Owning Palette: Mathematics VIs
Use the Optimization VIs to determine local minima and maxima of real 1D or n-dimension functions.
You can choose between optimization algorithms based on derivatives of the function and algorithms working without these derivatives. You also can use special methods like Linear Programming, Levenberg-Marquardt in symbolic form, Pade, and Chebyshev Approximation.
The VIs on this palette can return mathematics error codes.
An overview of the optimization routines is shown in the following illustration.

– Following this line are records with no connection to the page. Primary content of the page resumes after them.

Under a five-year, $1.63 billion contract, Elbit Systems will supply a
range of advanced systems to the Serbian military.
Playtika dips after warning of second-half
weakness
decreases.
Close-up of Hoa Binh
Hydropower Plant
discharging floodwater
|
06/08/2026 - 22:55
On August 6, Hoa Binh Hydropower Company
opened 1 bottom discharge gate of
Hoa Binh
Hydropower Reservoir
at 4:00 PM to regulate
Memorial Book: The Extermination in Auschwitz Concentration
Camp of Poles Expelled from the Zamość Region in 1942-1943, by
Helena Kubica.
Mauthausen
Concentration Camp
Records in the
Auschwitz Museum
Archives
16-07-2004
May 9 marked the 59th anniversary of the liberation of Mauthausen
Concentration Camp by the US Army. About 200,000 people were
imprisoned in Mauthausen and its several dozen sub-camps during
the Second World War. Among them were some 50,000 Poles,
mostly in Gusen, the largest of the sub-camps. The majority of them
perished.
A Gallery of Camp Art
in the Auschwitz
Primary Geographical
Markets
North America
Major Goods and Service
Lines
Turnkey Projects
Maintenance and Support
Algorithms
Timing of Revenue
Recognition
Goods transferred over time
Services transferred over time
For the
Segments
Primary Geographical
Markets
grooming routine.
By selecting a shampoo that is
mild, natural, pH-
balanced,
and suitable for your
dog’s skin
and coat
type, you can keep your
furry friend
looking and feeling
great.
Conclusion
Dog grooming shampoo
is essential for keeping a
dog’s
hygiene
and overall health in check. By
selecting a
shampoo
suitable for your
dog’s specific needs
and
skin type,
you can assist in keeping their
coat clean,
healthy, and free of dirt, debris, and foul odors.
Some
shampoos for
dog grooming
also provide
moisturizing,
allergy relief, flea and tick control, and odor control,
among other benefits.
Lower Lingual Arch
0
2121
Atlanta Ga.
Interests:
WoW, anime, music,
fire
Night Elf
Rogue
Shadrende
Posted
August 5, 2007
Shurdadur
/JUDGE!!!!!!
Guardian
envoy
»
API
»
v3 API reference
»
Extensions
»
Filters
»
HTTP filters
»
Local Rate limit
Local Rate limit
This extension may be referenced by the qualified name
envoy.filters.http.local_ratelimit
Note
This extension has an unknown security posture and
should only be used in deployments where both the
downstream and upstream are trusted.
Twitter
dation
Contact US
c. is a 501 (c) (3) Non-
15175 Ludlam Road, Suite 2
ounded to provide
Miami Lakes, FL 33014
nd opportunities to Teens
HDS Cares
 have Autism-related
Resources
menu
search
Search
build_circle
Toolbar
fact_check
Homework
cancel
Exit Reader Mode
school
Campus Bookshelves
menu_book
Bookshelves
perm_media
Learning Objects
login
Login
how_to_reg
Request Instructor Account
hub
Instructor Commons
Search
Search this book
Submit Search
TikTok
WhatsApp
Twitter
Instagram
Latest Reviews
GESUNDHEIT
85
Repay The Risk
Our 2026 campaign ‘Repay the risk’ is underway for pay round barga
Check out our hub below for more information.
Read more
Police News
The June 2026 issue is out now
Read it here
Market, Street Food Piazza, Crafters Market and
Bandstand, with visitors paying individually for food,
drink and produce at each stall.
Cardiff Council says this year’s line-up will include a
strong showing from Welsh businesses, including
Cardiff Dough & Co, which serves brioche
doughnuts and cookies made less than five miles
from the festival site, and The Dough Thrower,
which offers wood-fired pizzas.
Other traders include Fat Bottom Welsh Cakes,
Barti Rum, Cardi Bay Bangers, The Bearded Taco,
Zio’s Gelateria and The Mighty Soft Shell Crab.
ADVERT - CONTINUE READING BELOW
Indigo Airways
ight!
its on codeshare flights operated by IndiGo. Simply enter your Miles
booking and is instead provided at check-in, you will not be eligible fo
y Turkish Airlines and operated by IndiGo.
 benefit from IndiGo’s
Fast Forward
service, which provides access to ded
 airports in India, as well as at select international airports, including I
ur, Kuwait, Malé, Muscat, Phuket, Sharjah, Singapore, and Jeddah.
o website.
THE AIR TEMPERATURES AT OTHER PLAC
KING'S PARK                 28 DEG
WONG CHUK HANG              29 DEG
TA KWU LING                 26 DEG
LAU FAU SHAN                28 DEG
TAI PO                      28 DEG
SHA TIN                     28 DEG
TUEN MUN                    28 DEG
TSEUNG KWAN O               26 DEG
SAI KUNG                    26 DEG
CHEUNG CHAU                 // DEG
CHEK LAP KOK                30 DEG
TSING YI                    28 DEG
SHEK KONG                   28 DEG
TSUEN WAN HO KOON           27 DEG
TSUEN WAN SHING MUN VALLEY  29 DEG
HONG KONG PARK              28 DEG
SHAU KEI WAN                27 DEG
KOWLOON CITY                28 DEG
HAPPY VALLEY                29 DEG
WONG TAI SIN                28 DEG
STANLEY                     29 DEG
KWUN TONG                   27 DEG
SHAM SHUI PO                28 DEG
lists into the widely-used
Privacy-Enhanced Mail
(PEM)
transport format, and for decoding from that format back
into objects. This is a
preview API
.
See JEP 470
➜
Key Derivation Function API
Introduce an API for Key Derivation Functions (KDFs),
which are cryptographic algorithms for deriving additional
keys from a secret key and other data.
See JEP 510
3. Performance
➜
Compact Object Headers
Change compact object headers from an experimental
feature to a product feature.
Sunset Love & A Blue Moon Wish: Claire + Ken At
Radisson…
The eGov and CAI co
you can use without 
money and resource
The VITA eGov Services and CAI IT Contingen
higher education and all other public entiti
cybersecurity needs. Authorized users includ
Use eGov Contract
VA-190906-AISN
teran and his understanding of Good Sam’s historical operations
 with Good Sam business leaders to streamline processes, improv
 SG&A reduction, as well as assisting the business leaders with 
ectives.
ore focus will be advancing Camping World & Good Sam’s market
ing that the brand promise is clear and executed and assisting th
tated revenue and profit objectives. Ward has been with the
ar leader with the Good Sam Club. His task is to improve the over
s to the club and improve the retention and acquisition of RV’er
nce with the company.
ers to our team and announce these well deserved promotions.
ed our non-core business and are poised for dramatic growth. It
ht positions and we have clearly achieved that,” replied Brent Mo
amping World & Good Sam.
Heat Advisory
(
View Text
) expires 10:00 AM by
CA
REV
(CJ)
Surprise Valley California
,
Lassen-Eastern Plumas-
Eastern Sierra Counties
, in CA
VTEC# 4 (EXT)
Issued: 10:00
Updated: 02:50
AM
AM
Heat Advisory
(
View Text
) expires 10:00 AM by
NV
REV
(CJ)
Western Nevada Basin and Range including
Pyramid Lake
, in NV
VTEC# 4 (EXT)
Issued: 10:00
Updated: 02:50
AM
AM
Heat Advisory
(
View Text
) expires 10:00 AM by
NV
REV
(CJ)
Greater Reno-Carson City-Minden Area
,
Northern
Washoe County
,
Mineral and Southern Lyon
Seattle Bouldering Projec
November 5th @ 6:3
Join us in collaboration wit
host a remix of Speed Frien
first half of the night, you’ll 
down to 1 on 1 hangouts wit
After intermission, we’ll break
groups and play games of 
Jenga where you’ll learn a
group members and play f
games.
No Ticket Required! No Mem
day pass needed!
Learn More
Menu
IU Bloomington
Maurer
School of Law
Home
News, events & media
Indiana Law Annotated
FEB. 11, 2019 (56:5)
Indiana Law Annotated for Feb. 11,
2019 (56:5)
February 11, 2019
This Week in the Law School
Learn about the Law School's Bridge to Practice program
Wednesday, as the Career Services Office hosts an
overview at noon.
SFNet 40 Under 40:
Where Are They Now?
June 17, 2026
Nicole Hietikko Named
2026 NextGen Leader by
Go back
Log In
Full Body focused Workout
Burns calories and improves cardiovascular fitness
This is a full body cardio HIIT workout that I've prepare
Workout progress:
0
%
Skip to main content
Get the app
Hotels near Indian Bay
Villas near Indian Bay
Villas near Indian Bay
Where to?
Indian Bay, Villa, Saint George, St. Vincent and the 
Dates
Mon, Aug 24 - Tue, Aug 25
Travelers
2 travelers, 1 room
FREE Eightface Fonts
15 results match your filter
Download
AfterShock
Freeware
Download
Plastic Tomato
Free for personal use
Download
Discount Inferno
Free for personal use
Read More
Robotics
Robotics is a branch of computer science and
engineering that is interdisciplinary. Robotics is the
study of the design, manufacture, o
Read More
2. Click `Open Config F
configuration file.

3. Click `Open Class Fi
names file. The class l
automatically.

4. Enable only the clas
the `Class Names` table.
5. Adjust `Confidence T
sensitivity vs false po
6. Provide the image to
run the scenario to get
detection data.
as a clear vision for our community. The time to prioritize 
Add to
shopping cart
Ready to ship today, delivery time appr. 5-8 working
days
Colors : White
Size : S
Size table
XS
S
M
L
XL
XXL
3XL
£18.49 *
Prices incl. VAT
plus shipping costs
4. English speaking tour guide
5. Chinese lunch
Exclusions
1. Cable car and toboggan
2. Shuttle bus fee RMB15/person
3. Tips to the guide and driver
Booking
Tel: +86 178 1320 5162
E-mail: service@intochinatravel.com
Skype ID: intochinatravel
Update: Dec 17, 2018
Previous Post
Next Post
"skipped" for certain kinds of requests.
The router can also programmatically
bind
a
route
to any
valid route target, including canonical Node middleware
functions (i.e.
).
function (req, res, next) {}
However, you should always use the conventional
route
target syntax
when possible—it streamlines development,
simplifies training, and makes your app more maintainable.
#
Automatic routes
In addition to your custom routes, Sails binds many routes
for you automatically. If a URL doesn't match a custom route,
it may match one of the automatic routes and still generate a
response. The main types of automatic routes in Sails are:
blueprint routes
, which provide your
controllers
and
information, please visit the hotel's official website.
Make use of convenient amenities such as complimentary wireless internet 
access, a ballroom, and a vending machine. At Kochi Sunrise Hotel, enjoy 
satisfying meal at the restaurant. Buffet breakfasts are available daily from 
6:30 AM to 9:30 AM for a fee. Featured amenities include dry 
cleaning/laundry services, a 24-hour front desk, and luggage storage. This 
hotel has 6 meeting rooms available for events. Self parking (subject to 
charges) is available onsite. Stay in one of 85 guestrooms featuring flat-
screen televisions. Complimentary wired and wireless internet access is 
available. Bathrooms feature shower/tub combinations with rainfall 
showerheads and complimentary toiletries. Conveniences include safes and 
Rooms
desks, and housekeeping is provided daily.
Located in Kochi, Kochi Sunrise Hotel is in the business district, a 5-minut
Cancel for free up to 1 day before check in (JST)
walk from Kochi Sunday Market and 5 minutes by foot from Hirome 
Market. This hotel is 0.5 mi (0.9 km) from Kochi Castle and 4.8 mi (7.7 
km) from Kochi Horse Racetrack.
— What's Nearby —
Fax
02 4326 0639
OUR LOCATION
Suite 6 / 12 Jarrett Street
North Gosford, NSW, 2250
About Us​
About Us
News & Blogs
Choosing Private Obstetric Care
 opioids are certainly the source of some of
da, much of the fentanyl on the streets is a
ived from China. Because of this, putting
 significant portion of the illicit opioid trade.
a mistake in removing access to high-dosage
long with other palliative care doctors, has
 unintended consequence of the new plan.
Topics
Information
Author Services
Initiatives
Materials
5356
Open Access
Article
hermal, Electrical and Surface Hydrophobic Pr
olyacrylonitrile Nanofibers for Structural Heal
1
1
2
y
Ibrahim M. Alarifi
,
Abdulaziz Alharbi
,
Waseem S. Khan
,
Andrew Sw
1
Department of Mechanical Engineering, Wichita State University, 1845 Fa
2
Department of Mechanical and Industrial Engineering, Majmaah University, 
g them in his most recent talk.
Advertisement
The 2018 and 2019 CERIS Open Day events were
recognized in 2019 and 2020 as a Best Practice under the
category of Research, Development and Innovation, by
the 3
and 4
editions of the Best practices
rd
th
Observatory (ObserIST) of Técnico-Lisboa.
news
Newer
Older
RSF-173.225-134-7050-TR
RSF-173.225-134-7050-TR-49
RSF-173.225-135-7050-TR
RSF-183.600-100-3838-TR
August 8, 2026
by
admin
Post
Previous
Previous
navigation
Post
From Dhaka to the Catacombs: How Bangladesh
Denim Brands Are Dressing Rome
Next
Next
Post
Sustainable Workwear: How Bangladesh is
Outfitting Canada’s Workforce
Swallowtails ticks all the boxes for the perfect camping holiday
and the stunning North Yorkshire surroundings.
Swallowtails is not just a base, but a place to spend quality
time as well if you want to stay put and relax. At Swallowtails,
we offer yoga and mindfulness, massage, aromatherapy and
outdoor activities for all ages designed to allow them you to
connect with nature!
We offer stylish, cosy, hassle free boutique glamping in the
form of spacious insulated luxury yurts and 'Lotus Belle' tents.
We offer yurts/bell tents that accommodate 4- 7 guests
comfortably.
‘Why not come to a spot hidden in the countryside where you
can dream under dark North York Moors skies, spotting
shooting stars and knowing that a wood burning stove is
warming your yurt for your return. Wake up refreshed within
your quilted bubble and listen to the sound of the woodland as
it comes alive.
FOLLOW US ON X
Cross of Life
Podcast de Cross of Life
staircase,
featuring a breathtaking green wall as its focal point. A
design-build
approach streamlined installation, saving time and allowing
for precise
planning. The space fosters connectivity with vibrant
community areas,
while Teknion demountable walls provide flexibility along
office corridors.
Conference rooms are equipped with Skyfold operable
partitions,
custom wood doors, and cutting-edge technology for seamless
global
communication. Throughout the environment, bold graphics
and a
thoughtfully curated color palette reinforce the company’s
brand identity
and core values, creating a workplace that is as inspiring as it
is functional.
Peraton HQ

| Palette Object | Description |
|---|---|
| Brent with Derivatives 1D | Determines a local minimum of a given 1D function in a given interval. The method is based on derivatives of the function. |
| Chebyshev Approximation | Determines a given function using Chebyshev polynomials. |
| Conjugate Gradient nD | Determines a local minimum of a function of n independent variables with the Conjugate Gradient method. |
| Constrained Nonlinear Optimization | Solves a general nonlinear optimization problem with nonlinear equality constraint and nonlinear inequality constraint bounds using a sequential quadratic programming method. |
| Downhill Simplex nD | Determines a local minimum of a function of n independent variables with the Downhill Simplex method. |
| Find All Minima 1D | Determines all local minima of a given function in a given interval. |
| Find All Minima nD | Determines the minima of an n-dimension function in a given n-dimension interval. |
| Golden Section 1D | Determines a local minimum of a given 1D function with the help of a bracketing of the minimum. The Golden Section Search method is used. |
| Linear Programming Simplex Method | Determines the solution of a linear programming problem. |
| Quadratic Programming | Uses either an interior point algorithm or an active set algorithm to solve the problem: minimize 0.5x*Q*x + c*x, such that A*x=b and Imin are less than or equal to D*x, which is less than or equal to Imax. You must manually select the polymorphic instance to use. |
| Unconstrained Optimization | Solves the unconstrained minimization problem for an arbitrary nonlinear function. You must manually select the polymorphic instance to use. |
Refer to the labview\examples\math\optimiz.llb for examples of using the Optimization VIs.